The rest of this blog will be a short tutorial on turning a Jupyter notebook into a slideshow.
So, to start off, I’ve got my Jupyter notebook:
In order to get my notebook into a slideshow format, I go to View → Cell Toolbar → Slideshow
After clicking slideshow, a light gray bar will appear above each cell with a scroll down window on the top right.
At this point, I can select what type of slide each cell should be. I can make something a regular slide, or a sub-slide if it is a continuation of the previous slide. I can also skip slides or make them be notes, which is helpful when you’ve got lots of code that you don’t necessarily need for your presentation.
Now that I’ve got my slides, there’s one final step. In order to open this notebook as a slideshow I need to run a command in Terminal:
jupyter nbconvert Jupyter\ Slides.ipynb --to slides --post serve
‘Jupyter\ Slides.ipynb’ was just the name of my notebook.

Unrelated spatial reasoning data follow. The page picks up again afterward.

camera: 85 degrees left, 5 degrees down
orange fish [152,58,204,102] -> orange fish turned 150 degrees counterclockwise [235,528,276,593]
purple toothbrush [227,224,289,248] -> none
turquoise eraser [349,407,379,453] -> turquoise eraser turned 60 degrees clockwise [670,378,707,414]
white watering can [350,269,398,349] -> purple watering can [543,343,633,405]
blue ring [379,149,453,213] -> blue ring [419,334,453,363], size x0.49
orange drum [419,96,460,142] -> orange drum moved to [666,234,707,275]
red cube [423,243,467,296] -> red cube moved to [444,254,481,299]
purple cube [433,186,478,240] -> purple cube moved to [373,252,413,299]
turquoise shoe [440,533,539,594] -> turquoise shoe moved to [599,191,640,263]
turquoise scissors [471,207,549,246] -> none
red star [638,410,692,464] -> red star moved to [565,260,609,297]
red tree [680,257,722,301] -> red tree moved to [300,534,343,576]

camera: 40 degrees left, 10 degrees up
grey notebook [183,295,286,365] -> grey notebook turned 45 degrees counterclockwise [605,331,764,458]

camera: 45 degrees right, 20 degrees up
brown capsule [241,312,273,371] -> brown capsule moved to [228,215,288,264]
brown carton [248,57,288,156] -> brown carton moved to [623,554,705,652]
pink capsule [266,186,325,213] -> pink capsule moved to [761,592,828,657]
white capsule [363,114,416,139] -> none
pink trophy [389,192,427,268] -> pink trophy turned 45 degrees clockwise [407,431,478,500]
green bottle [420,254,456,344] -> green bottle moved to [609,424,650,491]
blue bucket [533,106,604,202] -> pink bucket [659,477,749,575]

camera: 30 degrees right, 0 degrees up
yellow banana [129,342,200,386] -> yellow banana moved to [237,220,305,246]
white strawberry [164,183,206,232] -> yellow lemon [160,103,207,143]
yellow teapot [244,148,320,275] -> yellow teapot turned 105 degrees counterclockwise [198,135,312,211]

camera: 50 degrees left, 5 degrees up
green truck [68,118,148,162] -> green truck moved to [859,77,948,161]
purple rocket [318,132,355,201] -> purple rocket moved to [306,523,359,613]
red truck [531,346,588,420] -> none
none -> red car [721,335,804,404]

So let’s see how the notebook looks.
There are three main things to notice. First, since my overview slide was labeled as a sub-slide, I hit the down arrow to get to it. Next, my Notes cell did not appear. Lastly, in order to see all my slides at the end I pressed the esc key.
Jupyter notebook slides offer a simple, clear layout and are incredibly easy to create. While they do not offer the amount of formatting and design features as other presentation applications, they do a very good job of presenting code and data visualizations for technical audiences.